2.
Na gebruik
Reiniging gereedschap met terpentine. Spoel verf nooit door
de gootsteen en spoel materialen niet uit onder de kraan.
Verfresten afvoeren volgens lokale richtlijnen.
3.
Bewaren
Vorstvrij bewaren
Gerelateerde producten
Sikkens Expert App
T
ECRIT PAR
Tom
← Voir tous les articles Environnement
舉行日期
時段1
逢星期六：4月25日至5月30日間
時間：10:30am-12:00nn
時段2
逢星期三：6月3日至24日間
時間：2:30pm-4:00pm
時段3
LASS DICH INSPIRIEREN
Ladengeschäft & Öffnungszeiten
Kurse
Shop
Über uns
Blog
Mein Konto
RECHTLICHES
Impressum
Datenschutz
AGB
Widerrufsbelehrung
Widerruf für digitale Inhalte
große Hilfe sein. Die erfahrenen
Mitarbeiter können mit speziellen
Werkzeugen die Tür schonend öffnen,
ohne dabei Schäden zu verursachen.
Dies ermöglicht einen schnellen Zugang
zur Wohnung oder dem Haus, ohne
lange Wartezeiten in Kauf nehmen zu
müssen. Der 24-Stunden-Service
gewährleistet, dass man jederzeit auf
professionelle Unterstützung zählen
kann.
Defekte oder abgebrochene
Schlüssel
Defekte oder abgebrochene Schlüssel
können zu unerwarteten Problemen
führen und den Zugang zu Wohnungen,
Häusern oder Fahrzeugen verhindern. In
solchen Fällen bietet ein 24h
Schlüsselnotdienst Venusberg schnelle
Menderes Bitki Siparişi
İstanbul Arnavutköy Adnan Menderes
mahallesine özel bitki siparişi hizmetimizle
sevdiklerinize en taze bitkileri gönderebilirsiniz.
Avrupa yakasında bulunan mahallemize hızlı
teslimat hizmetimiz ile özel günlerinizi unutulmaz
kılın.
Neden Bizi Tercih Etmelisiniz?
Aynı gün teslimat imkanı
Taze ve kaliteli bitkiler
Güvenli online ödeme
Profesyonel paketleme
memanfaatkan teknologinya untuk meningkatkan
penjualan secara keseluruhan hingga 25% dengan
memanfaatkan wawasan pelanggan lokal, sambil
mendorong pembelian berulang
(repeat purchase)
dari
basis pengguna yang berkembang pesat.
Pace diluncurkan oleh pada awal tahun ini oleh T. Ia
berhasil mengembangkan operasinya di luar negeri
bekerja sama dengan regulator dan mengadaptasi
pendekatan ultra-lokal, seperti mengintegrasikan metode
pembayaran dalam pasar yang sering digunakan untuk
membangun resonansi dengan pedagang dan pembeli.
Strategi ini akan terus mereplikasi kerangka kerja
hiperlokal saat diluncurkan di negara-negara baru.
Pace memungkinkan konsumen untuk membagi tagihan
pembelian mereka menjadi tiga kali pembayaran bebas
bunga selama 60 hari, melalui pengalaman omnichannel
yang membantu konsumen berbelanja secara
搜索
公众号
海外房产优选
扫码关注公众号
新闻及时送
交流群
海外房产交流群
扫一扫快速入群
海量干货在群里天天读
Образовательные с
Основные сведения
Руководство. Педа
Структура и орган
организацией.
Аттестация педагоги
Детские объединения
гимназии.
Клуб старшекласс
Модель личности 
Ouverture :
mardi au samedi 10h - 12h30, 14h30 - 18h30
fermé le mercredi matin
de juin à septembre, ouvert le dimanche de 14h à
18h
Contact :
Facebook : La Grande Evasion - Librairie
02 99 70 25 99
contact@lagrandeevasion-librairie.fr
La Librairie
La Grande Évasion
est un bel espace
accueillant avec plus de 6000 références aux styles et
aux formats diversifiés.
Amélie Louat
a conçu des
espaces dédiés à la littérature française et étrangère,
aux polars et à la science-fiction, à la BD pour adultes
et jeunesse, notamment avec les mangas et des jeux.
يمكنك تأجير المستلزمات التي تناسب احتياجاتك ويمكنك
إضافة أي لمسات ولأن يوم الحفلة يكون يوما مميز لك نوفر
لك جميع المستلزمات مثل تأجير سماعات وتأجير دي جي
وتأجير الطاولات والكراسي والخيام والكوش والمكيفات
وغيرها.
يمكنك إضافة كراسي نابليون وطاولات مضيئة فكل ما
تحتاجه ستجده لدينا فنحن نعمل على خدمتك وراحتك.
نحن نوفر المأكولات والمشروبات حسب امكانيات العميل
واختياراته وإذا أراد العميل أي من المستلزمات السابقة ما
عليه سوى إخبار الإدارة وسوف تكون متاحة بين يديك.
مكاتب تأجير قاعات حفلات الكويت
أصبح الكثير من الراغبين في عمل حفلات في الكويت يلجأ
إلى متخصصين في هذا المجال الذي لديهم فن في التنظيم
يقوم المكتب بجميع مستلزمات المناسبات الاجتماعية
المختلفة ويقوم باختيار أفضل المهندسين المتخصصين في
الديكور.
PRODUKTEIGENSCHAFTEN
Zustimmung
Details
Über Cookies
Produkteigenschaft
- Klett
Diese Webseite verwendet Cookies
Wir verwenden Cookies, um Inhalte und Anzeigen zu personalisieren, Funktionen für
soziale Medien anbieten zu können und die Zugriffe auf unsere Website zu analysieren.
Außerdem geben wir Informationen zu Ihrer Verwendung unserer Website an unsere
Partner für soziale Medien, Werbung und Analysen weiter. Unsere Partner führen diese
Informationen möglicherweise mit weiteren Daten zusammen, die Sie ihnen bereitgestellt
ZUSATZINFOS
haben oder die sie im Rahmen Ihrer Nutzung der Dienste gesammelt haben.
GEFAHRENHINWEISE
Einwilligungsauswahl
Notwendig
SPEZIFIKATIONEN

### INSTRUCTIONS FOR THE TASK
Word for word, copy every entry.

### RESPONSE
2.
Na gebruik
Reiniging gereedschap met terpentine. Spoel verf nooit door
de gootsteen en spoel materialen niet uit onder de kraan.
Verfresten afvoeren volgens lokale richtlijnen.
3.
Bewaren
Vorstvrij bewaren
Gerelateerde producten
Sikkens Expert App
T
ECRIT PAR
Tom
← Voir tous les articles Environnement
舉行日期
時段1
逢星期六：4月25日至5月30日間
時間：10:30am-12:00nn
時段2
逢星期三：6月3日至24日間
時間：2:30pm-4:00pm
時段3
LASS DICH INSPIRIEREN
Ladengeschäft & Öffnungszeiten
Kurse
Shop
Über uns
Blog
Mein Konto
RECHTLICHES
Impressum
Datenschutz
AGB
Widerrufsbelehrung
Widerruf für digitale Inhalte
große Hilfe sein. Die erfahrenen
Mitarbeiter können mit speziellen
Werkzeugen die Tür schonend öffnen,
ohne dabei Schäden zu verursachen.
Dies ermöglicht einen schnellen Zugang
zur Wohnung oder dem Haus, ohne
lange Wartezeiten in Kauf nehmen zu
müssen. Der 24-Stunden-Service
gewährleistet, dass man jederzeit auf
professionelle Unterstützung zählen
kann.
Defekte oder abgebrochene
Schlüssel
Defekte oder abgebrochene Schlüssel
können zu unerwarteten Problemen
führen und den Zugang zu Wohnungen,
Häusern oder Fahrzeugen verhindern. In
solchen Fällen bietet ein 24h
Schlüsselnotdienst Venusberg schnelle
Menderes Bitki Siparişi
İstanbul Arnavutköy Adnan Menderes
mahallesine özel bitki siparişi hizmetimizle
sevdiklerinize en taze bitkileri gönderebilirsiniz.
Avrupa yakasında bulunan mahallemize hızlı
teslimat hizmetimiz ile özel günlerinizi unutulmaz
kılın.
Neden Bizi Tercih Etmelisiniz?
Aynı gün teslimat imkanı
Taze ve kaliteli bitkiler
Güvenli online ödeme
Profesyonel paketleme
memanfaatkan teknologinya untuk meningkatkan
penjualan secara keseluruhan hingga 25% dengan
memanfaatkan wawasan pelanggan lokal, sambil
mendorong pembelian berulang
(repeat purchase)
dari
basis pengguna yang berkembang pesat.
Pace diluncurkan oleh pada awal tahun ini oleh T. Ia
berhasil mengembangkan operasinya di luar negeri
bekerja sama dengan regulator dan mengadaptasi
pendekatan ultra-lokal, seperti mengintegrasikan metode
pembayaran dalam pasar yang sering digunakan untuk
membangun resonansi dengan pedagang dan pembeli.
Strategi ini akan terus mereplikasi kerangka kerja
hiperlokal saat diluncurkan di negara-negara baru.
Pace memungkinkan konsumen untuk membagi tagihan
pembelian mereka menjadi tiga kali pembayaran bebas
bunga selama 60 hari, melalui pengalaman omnichannel
yang membantu konsumen berbelanja secara
搜索
公众号
海外房产优选
扫码关注公众号
新闻及时送
交流群
海外房产交流群
扫一扫快速入群
海量干货在群里天天读
Образовательные с
Основные сведения
Руководство. Педа
Структура и орган
организацией.
Аттестация педагоги
Детские объединения
гимназии.
Клуб старшекласс
Модель личности 
Ouverture :
mardi au samedi 10h - 12h30, 14h30 - 18h30
fermé le mercredi matin
de juin à septembre, ouvert le dimanche de 14h à
18h
Contact :
Facebook : La Grande Evasion - Librairie
02 99 70 25 99
contact@lagrandeevasion-librairie.fr
La Librairie
La Grande Évasion
est un bel espace
accueillant avec plus de 6000 références aux styles et
aux formats diversifiés.
Amélie Louat
a conçu des
espaces dédiés à la littérature française et étrangère,
aux polars et à la science-fiction, à la BD pour adultes
et jeunesse, notamment avec les mangas et des jeux.
يمكنك تأجير المستلزمات التي تناسب احتياجاتك ويمكنك
إضافة أي لمسات ولأن يوم الحفلة يكون يوما مميز لك نوفر
لك جميع المستلزمات مثل تأجير سماعات وتأجير دي جي
وتأجير الطاولات والكراسي والخيام والكوش والمكيفات
وغيرها.
يمكنك إضافة كراسي نابليون وطاولات مضيئة فكل ما
تحتاجه ستجده لدينا فنحن نعمل على خدمتك وراحتك.
نحن نوفر المأكولات والمشروبات حسب امكانيات العميل
واختياراته وإذا أراد العميل أي من المستلزمات السابقة ما
عليه سوى إخبار الإدارة وسوف تكون متاحة بين يديك.
مكاتب تأجير قاعات حفلات الكويت
أصبح الكثير من الراغبين في عمل حفلات في الكويت يلجأ
إلى متخصصين في هذا المجال الذي لديهم فن في التنظيم
يقوم المكتب بجميع مستلزمات المناسبات الاجتماعية
المختلفة ويقوم باختيار أفضل المهندسين المتخصصين في
الديكور.
PRODUKTEIGENSCHAFTEN
Zustimmung
Details
Über Cookies
Produkteigenschaft
- Klett
Diese Webseite verwendet Cookies
Wir verwenden Cookies, um Inhalte und Anzeigen zu personalisieren, Funktionen für
soziale Medien anbieten zu können und die Zugriffe auf unsere Website zu analysieren.
Außerdem geben wir Informationen zu Ihrer Verwendung unserer Website an unsere
Partner für soziale Medien, Werbung und Analysen weiter. Unsere Partner führen diese
Informationen möglicherweise mit weiteren Daten zusammen, die Sie ihnen bereitgestellt
ZUSATZINFOS
haben oder die sie im Rahmen Ihrer Nutzung der Dienste gesammelt haben.
GEFAHRENHINWEISE
Einwilligungsauswahl
Notwendig
SPEZIFIKATIONEN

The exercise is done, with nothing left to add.